I volunteer in a predominately African-American school. On Friday, I noticed one of my first graders kept putting on the hoodie of his jacket despite repeated reminders to take it off. Students are not allowed to wear hoodies in class. Although this student is only six years old, it later dawned on me that *perhaps* he insisted on wearing a hoodie to show support for the slain teenage boy who lost his life in a senseless tragedy.
Another tragedy is that our founding fathers said we are all created equal, yet we are all not treated equal. I say this as a minority – a disabled American woman of Italian heritage – often mistaken for Spanish. Just being a woman puts me behind the equality eight ball. Add being disabled may put me further behind in some circles. But, I am not African-American.

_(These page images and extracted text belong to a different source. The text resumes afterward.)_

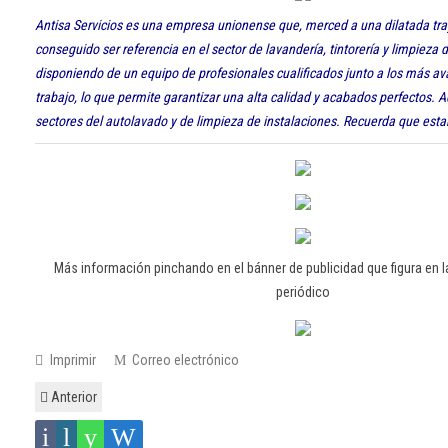
Antisa Servicios es una empresa unionense que, merced a una dilatada tra
conseguido ser referencia en el sector de lavandería, tintorería y limpieza d
disponiendo de un equipo de profesionales cualificados junto a los más a
trabajo, lo que permite garantizar una alta calidad y acabados perfectos.
sectores del autolavado y de limpieza de instalaciones. Recuerda que esta
Más información pinchando en el bánner de publicidad que figura en 
periódico
Imprimir
Correo electrónico
Anterior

In fact, I wouldn’t want to be African-American in our society. Our nation has improved with regard to accepting people of all races (thanks to Dr., martin Luther King, Jr.), but we still have a l-o-n-g way to go. An African-American person is judged no matter where they go. When have you ever heard of a white person being afraid of another white person walking past them?
Geraldo Rivera said that Trayvon’s hoodie is as much to blame for his death as the man who shot him. At first, this comment enraged me. Now, I agree with what I think Geraldo was implying, which is that a young black man wearing a hoodie conjures up only one image: a thug. It’s true. If I wear a hoodie and walk down the street, no one will be suspicious of me. It’s sad that Trayvon didn’t have the right to wear whatever he wanted. Instead, his clothing choice actually contributed to his death. Let me be clear: a hoodie did not kill Trayvon, however, I wonder if he would still be alive had he not been wearing one. And, because of this case, are we to send a conflicting message to our children in order to save their lives? A message which says, “We live in a free country, you are equal, but don’t wear a hoodie in public or else you might get shot.”
Equality bites in America if you are different in any way. Unfortunately, this lesson cost Trayvon Martin his life.